→ **What you have to do**: Give back an exact copy of the lines in the records below, from the line that has "Lunes a Viernes de 9:30 a" through the line that has "Einbauposition: Dach", and nothing besides.

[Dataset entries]
::::
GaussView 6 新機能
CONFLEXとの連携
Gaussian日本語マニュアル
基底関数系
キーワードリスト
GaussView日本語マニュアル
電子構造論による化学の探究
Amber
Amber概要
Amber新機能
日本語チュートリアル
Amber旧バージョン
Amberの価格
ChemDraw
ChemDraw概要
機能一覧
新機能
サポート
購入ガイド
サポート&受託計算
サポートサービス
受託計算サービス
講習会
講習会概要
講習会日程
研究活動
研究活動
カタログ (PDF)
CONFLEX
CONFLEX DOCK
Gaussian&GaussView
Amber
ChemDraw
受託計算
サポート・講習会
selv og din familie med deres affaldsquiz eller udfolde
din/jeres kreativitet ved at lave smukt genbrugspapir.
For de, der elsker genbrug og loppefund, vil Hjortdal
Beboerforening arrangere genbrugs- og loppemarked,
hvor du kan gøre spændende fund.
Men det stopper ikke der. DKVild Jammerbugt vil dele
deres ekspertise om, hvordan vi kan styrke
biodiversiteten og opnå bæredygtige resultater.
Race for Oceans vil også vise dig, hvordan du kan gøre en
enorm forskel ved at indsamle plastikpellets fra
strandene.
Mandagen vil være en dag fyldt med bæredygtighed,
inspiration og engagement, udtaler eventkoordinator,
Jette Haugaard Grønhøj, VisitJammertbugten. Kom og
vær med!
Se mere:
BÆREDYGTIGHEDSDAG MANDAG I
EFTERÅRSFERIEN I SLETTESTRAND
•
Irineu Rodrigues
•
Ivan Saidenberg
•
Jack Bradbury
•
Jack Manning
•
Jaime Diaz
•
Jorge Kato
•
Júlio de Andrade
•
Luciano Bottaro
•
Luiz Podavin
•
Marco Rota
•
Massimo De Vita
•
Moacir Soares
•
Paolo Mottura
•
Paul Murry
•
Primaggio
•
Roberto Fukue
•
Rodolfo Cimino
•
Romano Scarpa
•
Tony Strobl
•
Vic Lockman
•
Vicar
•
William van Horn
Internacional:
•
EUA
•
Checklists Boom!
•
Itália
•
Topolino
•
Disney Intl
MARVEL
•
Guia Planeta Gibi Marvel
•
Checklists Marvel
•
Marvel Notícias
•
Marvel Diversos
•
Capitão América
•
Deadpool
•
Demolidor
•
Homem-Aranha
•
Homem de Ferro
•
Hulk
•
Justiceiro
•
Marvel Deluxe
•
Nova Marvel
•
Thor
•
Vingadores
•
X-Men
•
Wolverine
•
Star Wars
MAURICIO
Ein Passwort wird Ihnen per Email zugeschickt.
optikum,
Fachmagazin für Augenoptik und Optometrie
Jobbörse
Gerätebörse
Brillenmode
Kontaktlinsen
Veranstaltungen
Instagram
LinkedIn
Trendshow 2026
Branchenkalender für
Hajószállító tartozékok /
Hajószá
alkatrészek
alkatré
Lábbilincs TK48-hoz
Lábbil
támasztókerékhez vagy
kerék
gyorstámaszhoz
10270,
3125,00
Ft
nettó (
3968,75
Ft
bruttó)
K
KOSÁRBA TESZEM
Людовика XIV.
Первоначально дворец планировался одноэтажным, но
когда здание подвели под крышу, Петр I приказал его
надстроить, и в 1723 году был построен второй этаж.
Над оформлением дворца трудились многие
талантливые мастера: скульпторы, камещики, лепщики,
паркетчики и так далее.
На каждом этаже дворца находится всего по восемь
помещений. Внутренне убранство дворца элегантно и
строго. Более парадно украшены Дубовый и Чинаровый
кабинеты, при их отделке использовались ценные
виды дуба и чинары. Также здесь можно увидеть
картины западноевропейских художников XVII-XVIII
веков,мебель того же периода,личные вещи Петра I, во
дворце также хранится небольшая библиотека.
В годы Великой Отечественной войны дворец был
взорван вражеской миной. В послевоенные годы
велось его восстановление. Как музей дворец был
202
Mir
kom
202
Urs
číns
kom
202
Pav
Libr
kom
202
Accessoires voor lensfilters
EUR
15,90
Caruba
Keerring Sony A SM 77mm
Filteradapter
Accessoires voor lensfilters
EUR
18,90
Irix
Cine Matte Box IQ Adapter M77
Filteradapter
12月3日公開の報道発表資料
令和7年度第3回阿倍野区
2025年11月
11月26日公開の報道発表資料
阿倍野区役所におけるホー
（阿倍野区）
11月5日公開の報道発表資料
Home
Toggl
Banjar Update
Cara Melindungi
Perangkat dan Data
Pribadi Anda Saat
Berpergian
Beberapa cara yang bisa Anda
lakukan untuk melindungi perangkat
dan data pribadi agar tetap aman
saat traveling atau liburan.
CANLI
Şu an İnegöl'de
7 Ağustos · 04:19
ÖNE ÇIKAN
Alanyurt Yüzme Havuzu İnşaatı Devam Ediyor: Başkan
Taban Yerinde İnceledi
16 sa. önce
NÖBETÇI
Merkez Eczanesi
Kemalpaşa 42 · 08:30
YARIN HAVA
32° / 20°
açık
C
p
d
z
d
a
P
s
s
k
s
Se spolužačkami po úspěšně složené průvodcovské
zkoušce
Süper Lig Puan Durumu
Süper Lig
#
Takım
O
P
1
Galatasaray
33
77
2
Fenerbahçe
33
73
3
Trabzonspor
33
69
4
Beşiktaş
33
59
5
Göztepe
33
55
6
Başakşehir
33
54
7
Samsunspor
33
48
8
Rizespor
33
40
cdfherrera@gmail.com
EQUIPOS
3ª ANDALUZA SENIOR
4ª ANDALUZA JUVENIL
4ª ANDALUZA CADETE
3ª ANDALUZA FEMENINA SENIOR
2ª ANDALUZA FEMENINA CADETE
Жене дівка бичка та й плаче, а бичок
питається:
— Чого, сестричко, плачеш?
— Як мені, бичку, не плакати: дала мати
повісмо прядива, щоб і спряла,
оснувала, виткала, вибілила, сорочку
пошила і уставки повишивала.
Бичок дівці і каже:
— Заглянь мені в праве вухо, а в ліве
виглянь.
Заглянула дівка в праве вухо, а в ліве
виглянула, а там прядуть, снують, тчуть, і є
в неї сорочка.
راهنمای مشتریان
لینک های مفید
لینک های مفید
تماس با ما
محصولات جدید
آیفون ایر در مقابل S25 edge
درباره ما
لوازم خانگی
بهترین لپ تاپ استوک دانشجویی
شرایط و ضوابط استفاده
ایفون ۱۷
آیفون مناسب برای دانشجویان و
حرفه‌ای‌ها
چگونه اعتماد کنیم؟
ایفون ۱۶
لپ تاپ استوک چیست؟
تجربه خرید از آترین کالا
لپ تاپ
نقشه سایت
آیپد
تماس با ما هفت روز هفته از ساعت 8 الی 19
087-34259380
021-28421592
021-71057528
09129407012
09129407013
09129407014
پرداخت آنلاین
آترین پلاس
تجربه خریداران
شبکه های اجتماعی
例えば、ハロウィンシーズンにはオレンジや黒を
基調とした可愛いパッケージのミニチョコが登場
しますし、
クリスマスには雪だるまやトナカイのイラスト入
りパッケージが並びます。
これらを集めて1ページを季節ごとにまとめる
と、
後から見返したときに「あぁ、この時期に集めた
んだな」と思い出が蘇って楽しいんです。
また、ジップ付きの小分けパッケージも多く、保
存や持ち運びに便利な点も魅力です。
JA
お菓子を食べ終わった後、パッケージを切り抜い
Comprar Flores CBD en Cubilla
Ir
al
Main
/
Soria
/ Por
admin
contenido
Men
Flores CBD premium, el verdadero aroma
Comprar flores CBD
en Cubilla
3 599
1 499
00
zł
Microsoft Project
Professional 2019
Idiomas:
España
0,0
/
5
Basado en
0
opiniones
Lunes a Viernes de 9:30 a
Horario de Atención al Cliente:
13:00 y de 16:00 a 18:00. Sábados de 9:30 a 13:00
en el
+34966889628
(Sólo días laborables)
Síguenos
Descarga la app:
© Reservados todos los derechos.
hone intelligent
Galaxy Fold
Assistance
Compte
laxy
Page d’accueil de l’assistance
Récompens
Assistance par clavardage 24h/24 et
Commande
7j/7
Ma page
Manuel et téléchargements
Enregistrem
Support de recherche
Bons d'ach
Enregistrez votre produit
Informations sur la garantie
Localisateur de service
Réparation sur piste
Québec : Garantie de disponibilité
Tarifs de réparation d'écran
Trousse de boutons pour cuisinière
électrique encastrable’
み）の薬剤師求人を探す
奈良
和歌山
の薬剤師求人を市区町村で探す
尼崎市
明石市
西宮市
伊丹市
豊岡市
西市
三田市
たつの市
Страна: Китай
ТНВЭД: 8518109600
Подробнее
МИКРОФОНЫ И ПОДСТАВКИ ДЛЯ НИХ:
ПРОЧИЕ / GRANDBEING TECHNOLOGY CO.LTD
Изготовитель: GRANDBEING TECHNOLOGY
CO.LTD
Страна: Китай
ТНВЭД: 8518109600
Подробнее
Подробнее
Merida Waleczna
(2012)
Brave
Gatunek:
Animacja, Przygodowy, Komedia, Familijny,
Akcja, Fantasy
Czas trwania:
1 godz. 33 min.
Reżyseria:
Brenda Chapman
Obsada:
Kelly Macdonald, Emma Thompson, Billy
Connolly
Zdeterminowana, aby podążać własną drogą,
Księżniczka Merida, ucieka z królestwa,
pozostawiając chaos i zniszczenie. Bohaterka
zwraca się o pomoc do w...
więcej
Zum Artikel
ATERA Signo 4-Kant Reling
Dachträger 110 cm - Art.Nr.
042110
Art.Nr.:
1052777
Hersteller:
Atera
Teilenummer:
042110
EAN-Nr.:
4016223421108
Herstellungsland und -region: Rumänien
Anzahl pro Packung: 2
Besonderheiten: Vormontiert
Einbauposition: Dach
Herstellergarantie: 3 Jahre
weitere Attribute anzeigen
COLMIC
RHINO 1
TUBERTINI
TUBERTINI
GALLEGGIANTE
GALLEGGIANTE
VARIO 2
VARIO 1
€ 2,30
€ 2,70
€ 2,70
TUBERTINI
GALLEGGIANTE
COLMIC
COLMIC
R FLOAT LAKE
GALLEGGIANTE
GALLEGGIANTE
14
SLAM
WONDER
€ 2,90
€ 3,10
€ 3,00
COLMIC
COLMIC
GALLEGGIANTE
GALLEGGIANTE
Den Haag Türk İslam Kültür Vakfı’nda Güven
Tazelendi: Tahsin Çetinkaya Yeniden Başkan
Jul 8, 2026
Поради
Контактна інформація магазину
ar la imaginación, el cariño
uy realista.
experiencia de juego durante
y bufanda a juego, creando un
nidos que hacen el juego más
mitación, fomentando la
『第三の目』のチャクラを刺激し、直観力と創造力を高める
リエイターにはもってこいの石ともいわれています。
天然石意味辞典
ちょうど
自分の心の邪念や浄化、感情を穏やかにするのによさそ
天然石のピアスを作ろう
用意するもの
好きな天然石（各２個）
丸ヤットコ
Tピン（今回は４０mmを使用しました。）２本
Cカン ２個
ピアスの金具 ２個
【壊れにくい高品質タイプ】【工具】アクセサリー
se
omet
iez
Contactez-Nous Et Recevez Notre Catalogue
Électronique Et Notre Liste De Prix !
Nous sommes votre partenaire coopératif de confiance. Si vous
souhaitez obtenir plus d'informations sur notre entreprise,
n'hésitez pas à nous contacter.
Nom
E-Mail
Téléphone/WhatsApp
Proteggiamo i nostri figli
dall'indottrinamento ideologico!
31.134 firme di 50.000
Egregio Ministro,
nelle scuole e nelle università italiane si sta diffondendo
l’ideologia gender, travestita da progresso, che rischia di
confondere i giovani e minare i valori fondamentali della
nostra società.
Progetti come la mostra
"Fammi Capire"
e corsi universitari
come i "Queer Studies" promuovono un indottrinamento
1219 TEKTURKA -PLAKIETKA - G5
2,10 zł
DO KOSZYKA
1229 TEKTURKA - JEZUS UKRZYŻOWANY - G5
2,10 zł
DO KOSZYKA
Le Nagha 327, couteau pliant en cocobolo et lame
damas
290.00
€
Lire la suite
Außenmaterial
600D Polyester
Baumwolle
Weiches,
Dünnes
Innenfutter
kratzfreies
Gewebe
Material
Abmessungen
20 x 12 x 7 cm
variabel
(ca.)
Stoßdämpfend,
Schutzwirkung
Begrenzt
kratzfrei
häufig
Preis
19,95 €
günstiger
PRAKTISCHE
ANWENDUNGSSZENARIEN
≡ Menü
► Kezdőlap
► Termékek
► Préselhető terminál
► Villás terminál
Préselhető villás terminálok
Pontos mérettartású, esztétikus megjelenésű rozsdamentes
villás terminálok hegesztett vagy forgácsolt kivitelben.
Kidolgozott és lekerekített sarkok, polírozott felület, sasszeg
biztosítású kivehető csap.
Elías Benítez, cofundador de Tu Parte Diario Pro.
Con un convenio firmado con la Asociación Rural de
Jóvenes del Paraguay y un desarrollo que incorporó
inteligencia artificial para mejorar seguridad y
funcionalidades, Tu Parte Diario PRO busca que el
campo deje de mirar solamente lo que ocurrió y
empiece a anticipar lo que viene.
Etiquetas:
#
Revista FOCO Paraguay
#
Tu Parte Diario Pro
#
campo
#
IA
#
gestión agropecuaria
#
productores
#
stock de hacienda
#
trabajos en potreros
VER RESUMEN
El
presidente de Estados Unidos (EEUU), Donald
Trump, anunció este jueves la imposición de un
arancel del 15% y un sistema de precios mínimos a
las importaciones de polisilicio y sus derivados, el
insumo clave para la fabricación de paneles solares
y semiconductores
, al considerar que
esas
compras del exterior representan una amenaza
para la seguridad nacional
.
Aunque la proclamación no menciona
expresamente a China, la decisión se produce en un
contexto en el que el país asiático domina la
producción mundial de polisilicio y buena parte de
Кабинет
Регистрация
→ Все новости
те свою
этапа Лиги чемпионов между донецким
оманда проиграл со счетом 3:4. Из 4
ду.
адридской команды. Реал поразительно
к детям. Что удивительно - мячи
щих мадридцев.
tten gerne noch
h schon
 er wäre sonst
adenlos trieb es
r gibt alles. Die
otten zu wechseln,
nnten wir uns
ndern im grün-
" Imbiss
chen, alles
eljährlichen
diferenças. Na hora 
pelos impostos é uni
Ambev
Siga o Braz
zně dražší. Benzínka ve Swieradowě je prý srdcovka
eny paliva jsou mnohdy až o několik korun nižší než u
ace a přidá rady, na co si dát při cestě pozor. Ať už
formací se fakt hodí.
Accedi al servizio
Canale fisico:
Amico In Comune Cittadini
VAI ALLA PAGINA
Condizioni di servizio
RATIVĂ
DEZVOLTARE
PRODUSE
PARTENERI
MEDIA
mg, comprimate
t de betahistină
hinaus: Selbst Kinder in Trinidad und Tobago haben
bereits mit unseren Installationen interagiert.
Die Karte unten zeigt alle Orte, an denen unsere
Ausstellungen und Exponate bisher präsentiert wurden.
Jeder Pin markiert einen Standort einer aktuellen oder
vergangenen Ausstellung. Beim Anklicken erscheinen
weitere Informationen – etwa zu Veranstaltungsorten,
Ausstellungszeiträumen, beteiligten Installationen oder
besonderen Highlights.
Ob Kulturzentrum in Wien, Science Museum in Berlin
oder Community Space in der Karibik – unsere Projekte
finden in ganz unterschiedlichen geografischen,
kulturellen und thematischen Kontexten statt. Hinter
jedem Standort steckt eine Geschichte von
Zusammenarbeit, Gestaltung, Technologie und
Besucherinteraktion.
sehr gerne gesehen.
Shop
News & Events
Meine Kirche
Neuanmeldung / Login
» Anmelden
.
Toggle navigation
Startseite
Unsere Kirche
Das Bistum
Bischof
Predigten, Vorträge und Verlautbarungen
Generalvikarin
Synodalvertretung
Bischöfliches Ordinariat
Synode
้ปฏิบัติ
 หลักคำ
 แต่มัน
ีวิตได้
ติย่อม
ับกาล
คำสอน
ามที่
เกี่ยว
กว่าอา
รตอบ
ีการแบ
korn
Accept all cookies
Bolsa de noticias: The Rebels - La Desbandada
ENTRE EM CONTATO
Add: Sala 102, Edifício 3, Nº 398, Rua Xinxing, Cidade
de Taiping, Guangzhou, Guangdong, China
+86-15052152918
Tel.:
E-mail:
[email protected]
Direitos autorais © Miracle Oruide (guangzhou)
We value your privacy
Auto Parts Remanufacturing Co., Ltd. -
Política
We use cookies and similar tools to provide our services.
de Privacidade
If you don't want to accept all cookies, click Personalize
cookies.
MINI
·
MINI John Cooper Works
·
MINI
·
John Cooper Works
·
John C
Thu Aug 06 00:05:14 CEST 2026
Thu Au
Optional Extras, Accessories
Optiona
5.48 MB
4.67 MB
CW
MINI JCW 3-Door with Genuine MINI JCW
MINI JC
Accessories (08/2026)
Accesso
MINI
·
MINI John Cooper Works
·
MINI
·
::::
→ **Your response**:
Lunes a Viernes de 9:30 a
Horario de Atención al Cliente:
13:00 y de 16:00 a 18:00. Sábados de 9:30 a 13:00
en el
+34966889628
(Sólo días laborables)
Síguenos
Descarga la app:
© Reservados todos los derechos.
hone intelligent
Galaxy Fold
Assistance
Compte
laxy
Page d’accueil de l’assistance
Récompens
Assistance par clavardage 24h/24 et
Commande
7j/7
Ma page
Manuel et téléchargements
Enregistrem
Support de recherche
Bons d'ach
Enregistrez votre produit
Informations sur la garantie
Localisateur de service
Réparation sur piste
Québec : Garantie de disponibilité
Tarifs de réparation d'écran
Trousse de boutons pour cuisinière
électrique encastrable’
み）の薬剤師求人を探す
奈良
和歌山
の薬剤師求人を市区町村で探す
尼崎市
明石市
西宮市
伊丹市
豊岡市
西市
三田市
たつの市
Страна: Китай
ТНВЭД: 8518109600
Подробнее
МИКРОФОНЫ И ПОДСТАВКИ ДЛЯ НИХ:
ПРОЧИЕ / GRANDBEING TECHNOLOGY CO.LTD
Изготовитель: GRANDBEING TECHNOLOGY
CO.LTD
Страна: Китай
ТНВЭД: 8518109600
Подробнее
Подробнее
Merida Waleczna
(2012)
Brave
Gatunek:
Animacja, Przygodowy, Komedia, Familijny,
Akcja, Fantasy
Czas trwania:
1 godz. 33 min.
Reżyseria:
Brenda Chapman
Obsada:
Kelly Macdonald, Emma Thompson, Billy
Connolly
Zdeterminowana, aby podążać własną drogą,
Księżniczka Merida, ucieka z królestwa,
pozostawiając chaos i zniszczenie. Bohaterka
zwraca się o pomoc do w...
więcej
Zum Artikel
ATERA Signo 4-Kant Reling
Dachträger 110 cm - Art.Nr.
042110
Art.Nr.:
1052777
Hersteller:
Atera
Teilenummer:
042110
EAN-Nr.:
4016223421108
Herstellungsland und -region: Rumänien
Anzahl pro Packung: 2
Besonderheiten: Vormontiert
Einbauposition: Dach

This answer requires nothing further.